- Brief: Copy out every line of text in the material below, keeping each word and line break unchanged, and leave the pictures out of your copy.

- Opening Delimiter -

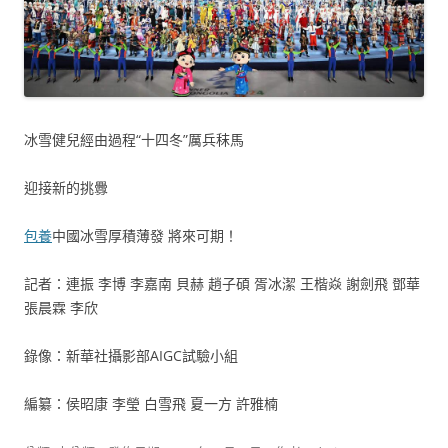
冰雪健兒經由過程“十四冬”厲兵秣馬
迎接新的挑釁
包養
中國冰雪厚積薄發 將來可期！
記者：連振 李博 李嘉南 貝赫 趙子碩 胥冰潔 王楷焱 謝劍飛 鄧華
張晨霖 李欣
錄像：新華社攝影部AIGC試驗小組
編纂：侯昭康 李瑩 白雪飛 夏一方 許雅楠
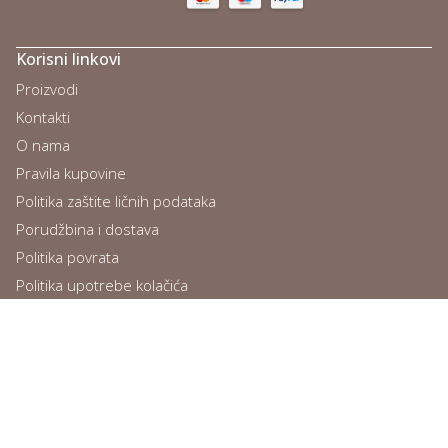
добре не цапа дрехите видими резултати
по еластична, мека и ми изглади суетата
Recenzija se odnosi na proizvod
SKIN Anti-cellulite Dry
Oil
Da li vam je ova recenzija bila od pomoći?
1
3
Mona P.
08.02.2026
potvrđena narudžba
MP
Lovely product
Something that I can’t stay away for long,
addicted!!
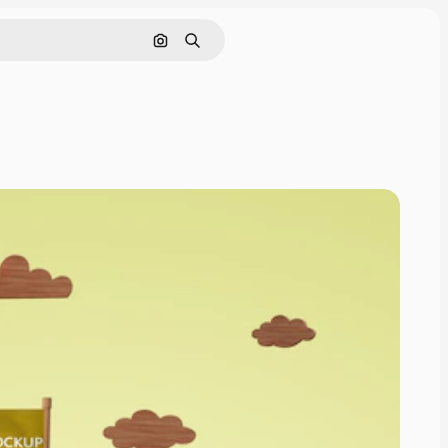
Pesquisar por imagem
Buscar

- Closing Delimiter -

- Task output:
冰雪健兒經由過程“十四冬”厲兵秣馬
迎接新的挑釁
包養
中國冰雪厚積薄發 將來可期！
記者：連振 李博 李嘉南 貝赫 趙子碩 胥冰潔 王楷焱 謝劍飛 鄧華
張晨霖 李欣
錄像：新華社攝影部AIGC試驗小組
編纂：侯昭康 李瑩 白雪飛 夏一方 許雅楠
добре не цапа дрехите видими резултати
по еластична, мека и ми изглади суетата
Recenzija se odnosi na proizvod
SKIN Anti-cellulite Dry
Oil
Da li vam je ova recenzija bila od pomoći?
1
3
Mona P.
08.02.2026
potvrđena narudžba
MP
Lovely product
Something that I can’t stay away for long,
addicted!!
Pesquisar por imagem
Buscar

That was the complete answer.